[Dataset entries]
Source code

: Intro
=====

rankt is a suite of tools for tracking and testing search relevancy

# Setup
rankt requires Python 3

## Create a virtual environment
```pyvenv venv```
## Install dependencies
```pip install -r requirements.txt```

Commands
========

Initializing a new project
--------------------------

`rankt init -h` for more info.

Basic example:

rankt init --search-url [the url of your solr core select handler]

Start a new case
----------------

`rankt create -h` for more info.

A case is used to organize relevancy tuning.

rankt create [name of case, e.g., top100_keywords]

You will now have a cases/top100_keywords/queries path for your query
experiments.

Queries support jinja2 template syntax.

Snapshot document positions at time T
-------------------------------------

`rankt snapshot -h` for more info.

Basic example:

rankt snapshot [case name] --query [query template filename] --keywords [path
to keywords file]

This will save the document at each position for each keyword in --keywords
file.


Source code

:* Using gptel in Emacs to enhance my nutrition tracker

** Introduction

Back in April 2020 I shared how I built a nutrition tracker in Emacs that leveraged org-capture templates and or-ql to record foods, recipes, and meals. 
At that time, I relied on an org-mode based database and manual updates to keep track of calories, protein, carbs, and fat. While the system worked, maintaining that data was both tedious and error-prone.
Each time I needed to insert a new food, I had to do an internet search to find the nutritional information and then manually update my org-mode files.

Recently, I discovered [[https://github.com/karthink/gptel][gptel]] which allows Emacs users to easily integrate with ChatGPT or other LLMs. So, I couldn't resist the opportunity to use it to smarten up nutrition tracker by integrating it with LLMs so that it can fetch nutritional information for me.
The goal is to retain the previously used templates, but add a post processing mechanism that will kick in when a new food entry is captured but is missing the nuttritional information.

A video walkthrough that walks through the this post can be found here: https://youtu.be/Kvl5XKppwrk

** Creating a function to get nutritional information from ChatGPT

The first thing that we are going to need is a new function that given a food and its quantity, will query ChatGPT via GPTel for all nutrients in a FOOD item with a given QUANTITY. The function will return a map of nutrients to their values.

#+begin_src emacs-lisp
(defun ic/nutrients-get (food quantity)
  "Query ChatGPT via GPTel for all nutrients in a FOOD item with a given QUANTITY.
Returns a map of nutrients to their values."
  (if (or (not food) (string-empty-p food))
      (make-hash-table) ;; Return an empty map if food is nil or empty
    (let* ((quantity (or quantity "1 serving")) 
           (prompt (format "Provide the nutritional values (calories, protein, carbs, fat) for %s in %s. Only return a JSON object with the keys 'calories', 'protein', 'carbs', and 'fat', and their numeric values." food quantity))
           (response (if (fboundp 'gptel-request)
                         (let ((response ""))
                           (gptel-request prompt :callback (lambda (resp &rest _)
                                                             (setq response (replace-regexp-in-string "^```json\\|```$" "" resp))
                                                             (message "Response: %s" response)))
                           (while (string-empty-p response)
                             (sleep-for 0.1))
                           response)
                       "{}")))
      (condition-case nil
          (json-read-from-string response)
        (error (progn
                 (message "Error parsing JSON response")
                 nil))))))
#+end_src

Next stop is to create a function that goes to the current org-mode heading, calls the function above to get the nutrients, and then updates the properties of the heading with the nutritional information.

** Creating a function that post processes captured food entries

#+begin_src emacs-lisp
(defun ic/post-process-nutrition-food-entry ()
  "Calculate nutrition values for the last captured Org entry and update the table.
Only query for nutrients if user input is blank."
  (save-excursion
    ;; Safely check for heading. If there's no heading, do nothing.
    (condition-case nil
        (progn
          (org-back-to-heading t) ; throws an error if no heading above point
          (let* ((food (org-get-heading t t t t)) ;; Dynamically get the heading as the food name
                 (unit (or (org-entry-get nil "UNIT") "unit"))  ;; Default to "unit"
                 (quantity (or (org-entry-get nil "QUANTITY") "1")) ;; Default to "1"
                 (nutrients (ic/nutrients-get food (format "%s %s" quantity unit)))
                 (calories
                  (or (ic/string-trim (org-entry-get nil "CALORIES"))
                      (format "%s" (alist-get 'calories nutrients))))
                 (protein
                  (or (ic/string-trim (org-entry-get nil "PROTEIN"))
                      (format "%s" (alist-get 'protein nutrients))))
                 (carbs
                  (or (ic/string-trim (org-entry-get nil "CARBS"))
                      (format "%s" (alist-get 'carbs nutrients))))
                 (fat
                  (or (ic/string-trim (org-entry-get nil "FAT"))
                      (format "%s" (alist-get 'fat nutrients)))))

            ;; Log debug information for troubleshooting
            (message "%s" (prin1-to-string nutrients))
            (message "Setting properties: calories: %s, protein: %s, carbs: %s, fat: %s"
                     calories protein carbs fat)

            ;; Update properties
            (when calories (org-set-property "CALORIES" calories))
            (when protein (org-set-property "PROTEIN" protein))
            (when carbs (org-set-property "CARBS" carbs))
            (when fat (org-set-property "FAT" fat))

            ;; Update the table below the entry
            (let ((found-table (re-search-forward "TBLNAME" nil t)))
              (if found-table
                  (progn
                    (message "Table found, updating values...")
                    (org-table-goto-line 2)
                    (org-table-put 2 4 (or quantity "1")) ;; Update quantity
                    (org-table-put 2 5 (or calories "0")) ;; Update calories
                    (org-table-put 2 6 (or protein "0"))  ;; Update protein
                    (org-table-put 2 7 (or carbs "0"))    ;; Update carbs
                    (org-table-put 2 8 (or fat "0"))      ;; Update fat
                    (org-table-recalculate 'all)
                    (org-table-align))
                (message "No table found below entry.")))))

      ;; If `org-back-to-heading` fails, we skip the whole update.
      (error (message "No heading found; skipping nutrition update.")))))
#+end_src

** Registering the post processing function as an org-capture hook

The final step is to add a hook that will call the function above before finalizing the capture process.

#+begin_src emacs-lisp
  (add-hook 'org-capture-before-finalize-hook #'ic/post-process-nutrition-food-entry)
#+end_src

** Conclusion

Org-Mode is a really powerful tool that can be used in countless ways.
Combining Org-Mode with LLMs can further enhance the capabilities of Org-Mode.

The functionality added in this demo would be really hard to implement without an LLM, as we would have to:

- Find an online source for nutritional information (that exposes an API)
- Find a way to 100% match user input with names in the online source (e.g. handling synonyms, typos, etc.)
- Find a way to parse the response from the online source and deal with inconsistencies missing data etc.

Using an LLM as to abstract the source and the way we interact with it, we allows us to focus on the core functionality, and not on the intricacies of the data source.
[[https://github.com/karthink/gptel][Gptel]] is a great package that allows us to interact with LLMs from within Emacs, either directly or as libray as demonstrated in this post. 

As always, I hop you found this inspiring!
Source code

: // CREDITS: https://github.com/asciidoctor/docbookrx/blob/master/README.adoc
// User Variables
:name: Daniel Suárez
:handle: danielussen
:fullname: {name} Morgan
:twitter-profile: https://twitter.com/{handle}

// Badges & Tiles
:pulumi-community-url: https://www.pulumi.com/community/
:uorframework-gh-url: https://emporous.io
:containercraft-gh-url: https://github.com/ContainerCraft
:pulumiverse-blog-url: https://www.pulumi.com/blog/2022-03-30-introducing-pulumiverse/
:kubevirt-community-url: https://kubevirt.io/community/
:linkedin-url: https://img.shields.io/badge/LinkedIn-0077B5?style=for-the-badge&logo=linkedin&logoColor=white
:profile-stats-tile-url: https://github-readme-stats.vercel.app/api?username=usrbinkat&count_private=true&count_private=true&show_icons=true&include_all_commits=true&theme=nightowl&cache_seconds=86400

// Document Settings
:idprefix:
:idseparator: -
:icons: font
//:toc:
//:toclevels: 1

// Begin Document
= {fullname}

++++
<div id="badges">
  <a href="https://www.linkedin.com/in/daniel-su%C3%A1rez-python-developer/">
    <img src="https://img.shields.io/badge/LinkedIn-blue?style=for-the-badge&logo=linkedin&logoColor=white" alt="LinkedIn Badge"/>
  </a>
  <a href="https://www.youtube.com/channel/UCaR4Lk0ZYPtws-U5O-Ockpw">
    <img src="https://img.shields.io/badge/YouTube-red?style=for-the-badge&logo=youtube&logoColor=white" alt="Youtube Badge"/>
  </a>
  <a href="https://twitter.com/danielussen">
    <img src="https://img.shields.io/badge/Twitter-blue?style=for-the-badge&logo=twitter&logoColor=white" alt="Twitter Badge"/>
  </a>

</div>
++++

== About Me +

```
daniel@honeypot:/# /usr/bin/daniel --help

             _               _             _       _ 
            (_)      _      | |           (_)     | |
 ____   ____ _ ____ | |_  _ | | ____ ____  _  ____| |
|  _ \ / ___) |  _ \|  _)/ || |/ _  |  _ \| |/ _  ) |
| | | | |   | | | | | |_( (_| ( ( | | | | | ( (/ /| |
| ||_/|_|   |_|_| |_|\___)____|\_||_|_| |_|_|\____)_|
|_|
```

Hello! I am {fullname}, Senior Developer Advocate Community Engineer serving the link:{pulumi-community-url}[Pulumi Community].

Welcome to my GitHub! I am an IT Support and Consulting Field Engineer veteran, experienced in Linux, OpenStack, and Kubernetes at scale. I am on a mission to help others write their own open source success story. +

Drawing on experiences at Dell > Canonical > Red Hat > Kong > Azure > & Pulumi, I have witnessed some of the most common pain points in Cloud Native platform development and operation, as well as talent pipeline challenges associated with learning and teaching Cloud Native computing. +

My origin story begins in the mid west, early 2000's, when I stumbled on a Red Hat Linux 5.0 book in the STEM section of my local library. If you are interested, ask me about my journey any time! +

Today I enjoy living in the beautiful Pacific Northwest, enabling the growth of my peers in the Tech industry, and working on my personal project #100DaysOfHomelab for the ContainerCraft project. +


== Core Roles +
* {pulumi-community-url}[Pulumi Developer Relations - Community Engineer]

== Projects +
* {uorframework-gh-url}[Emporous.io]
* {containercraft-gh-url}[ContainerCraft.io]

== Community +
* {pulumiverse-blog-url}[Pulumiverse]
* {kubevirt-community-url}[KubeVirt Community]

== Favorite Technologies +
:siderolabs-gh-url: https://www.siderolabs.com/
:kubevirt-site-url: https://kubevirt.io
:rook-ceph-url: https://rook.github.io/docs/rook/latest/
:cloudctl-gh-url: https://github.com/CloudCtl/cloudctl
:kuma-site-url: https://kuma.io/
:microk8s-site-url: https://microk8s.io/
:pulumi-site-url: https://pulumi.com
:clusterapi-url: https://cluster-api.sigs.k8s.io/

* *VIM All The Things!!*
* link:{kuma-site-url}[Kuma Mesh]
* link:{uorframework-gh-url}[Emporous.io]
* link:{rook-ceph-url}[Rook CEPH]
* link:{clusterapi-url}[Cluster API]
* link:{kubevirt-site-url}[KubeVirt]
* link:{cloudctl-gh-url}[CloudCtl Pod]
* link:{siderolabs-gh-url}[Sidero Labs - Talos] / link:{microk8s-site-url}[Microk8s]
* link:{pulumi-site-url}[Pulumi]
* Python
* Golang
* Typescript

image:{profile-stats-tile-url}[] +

» **Description of the task**: Your task is to reproduce the entries exactly, starting at the first line and ending with the line containing "Back in April".

» **Response area**:
Source code

: Intro
=====

rankt is a suite of tools for tracking and testing search relevancy

# Setup
rankt requires Python 3

## Create a virtual environment
```pyvenv venv```
## Install dependencies
```pip install -r requirements.txt```

Commands
========

Initializing a new project
--------------------------

`rankt init -h` for more info.

Basic example:

rankt init --search-url [the url of your solr core select handler]

Start a new case
----------------

`rankt create -h` for more info.

A case is used to organize relevancy tuning.

rankt create [name of case, e.g., top100_keywords]

You will now have a cases/top100_keywords/queries path for your query
experiments.

Queries support jinja2 template syntax.

Snapshot document positions at time T
-------------------------------------

`rankt snapshot -h` for more info.

Basic example:

rankt snapshot [case name] --query [query template filename] --keywords [path
to keywords file]

This will save the document at each position for each keyword in --keywords
file.


Source code

:* Using gptel in Emacs to enhance my nutrition tracker

** Introduction

Back in April 2020 I shared how I built a nutrition tracker in Emacs that leveraged org-capture templates and or-ql to record foods, recipes, and meals. 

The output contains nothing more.